Top level security at Ankara’s main bus terminal

Top level security at Ankara’s main bus terminal

Top level security at Ankara’s main bus terminal

AA photo

After it was revealed that the bomb that killed 37 people in Ankara was transported to the city on an intercity bus, security measures at the main bus terminal of the city (AŞTİ) have been widely increased. According to a statement from Ankara Metropolitan Municipality, after the March 13 attack, AŞTİ was placed under the highest security measures. The station hosts an average of 80,000 people daily.

Number of entrance points to the terminal has been minimized while security checks have been tightened around the clock. While the luggage of passengers arriving at AŞTİ via Ankaray, the city metro line, are all x-rayed, the passengers themselves are searched with detectors.

Special security forces are continuously patrolling the terminal. Advanced security cameras in nearby buildings and green spots are constantly surveilling the area.

Arriving vehicles are also checked at the entrance of AŞTİ with their trunks opened and searched. Even pedestrians are searched with detectors and those who refuse to be searched are not allowed to go inside.
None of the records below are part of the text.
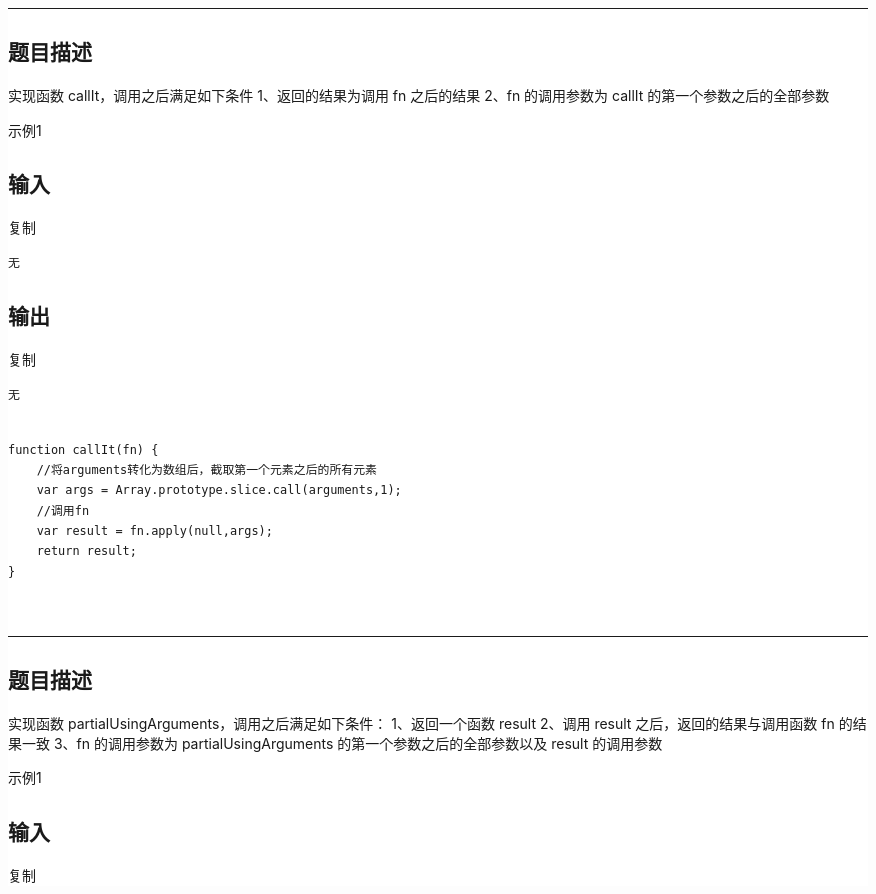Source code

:------

## 题目描述

实现函数 callIt，调用之后满足如下条件
1、返回的结果为调用 fn 之后的结果
2、fn 的调用参数为 callIt 的第一个参数之后的全部参数

示例1

## 输入

复制

```
无
```

## 输出

复制

```
无
```

```

function callIt(fn) {
    //将arguments转化为数组后，截取第一个元素之后的所有元素
    var args = Array.prototype.slice.call(arguments,1);
    //调用fn
    var result = fn.apply(null,args);
    return result;
}



```

------

## 题目描述

实现函数 partialUsingArguments，调用之后满足如下条件：
1、返回一个函数 result
2、调用 result 之后，返回的结果与调用函数 fn 的结果一致
3、fn 的调用参数为 partialUsingArguments 的第一个参数之后的全部参数以及 result 的调用参数

示例1

## 输入

复制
One of the suspects detained in connection with the car bomb attack, identified only by M.V.D., told police that the explosive material was given to him in the eastern province Şanlıurfa, from where he took the bag to Ankara via an intercity bus.
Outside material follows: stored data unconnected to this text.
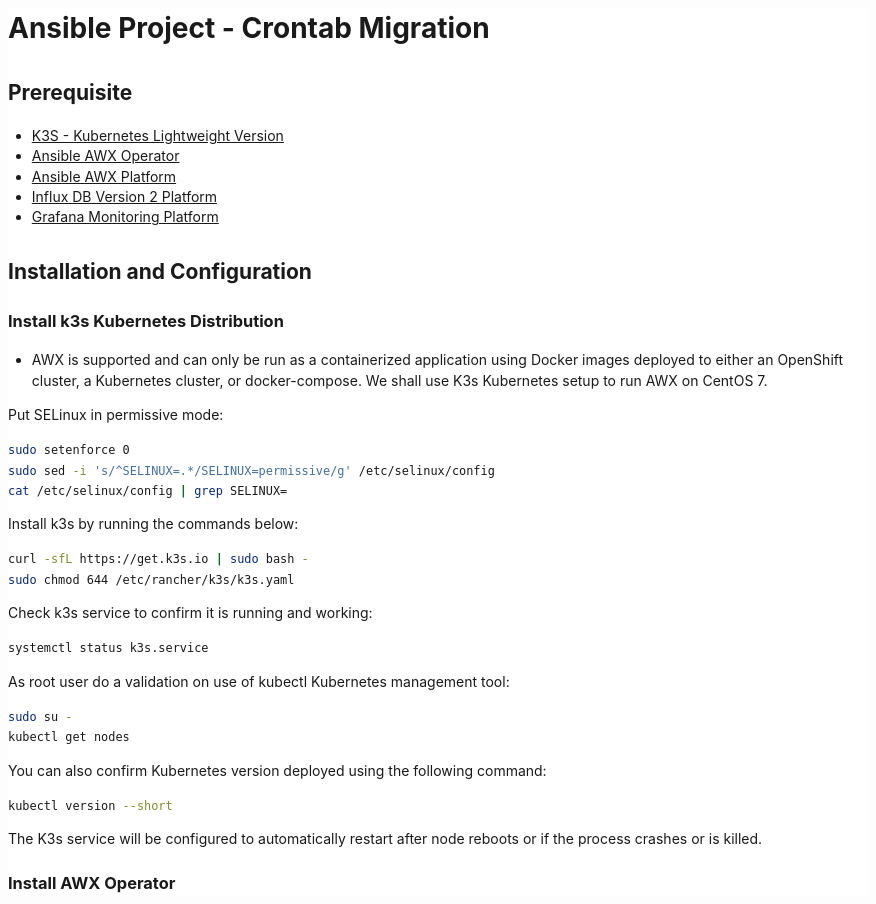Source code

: # Ansible Project - Crontab Migration

## Prerequisite

- [K3S - Kubernetes Lightweight Version](https://k3s.io/)
- [Ansible AWX Operator](https://github.com/ansible/awx-operator)
- [Ansible AWX Platform](https://github.com/ansible/awx)
- [Influx DB Version 2 Platform](https://www.influxdata.com/)
- [Grafana Monitoring Platform](https://grafana.com/)

## Installation and Configuration

### Install k3s Kubernetes Distribution

- AWX is supported and can only be run as a containerized application using Docker images deployed to either an OpenShift cluster, a Kubernetes cluster, or docker-compose. We shall use K3s Kubernetes setup to run AWX on CentOS 7.

Put SELinux in permissive mode:

```bash
sudo setenforce 0
sudo sed -i 's/^SELINUX=.*/SELINUX=permissive/g' /etc/selinux/config
cat /etc/selinux/config | grep SELINUX=
```

Install k3s by running the commands below:

```bash
curl -sfL https://get.k3s.io | sudo bash -
sudo chmod 644 /etc/rancher/k3s/k3s.yaml
```

Check k3s service to confirm it is running and working:

```bash
systemctl status k3s.service
```

As root user do a validation on use of kubectl Kubernetes management tool:

```bash
sudo su -
kubectl get nodes
```

You can also confirm Kubernetes version deployed using the following command:

```bash
kubectl version --short
```

The K3s service will be configured to automatically restart after node reboots or if the process crashes or is killed.

### Install AWX Operator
M.V.D. said he met Vahit A. in Şanlıurfa eight or nine days before March 11 at a place near the Şanlıurfa DSİ dam. There, Vahit A. handed him a black-colored sports bag.

In his police statement, M.V.D. said, “When I asked him what was inside the bag, he said there were two plastic boxes; one of them was 5 kilograms, the other 10 kilograms. In one of them there was isot [a local red pepper] pepper; the other one was pepper paste but the powered pepper box had a gun hidden in it.
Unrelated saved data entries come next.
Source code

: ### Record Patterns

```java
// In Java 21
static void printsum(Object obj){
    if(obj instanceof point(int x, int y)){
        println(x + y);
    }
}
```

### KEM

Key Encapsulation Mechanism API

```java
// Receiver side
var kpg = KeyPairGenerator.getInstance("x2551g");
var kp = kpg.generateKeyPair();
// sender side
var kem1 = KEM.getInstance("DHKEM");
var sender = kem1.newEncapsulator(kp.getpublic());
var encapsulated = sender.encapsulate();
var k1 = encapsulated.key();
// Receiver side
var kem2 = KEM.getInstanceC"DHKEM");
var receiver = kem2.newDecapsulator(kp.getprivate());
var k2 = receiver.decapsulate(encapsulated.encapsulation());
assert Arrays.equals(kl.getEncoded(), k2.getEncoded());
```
They hid the bag by digging a hole in the ground near the Urfa Police School Kanal Yolu, the police statement said. Vahit told M.V.D. that he had ongoing court cases and he had obtained the gun because of his “many enemies.”

Vahit then introduced Seher Çağla Demir, a female identified by the state as the attack’s perpetrator, to M.V.D. as his fiancée. Vahit also told him that Seher’s father was after the couple and that he was dangerous.

“Vahit gave me 100 Turkish Liras before he returned to Ankara on Feb. 25. Two days later he phoned me and asked me to buy a bus ticket for Seher Çağla Demir for Ankara. I bought a ticket for 9 p.m. for Sunday. And I gave the ticket to Seher Çağla Dermir at his sister’s house,” M.V.D. said.

The suspect also told the police that he had witnessed the purchasing of the vehicle used in the bomb attack, which was bought in Şanlıurfa.

On March 10, one day before he came to Ankara, Vahit A. called him and told him to bring the bag: “The same day, I departed for Ankara. In the bus, I met a passenger and used his phone to call Vahit and we spoke. Next morning I arrived at AŞTİ.”

“When I arrived in AŞTİ,” his police testimony continues, “I was met by Seher Çağla Dermir and Vahit… I handed in the bag to Vahit and I took a bus back to Şanlıurfa. I absolutely did not know the bag had a bomb in it. Vahit told me that if I looked inside the bag, that it would be troublesome for me. Because he was using a threatening tone, I did not look inside the bag and did not see what was inside.”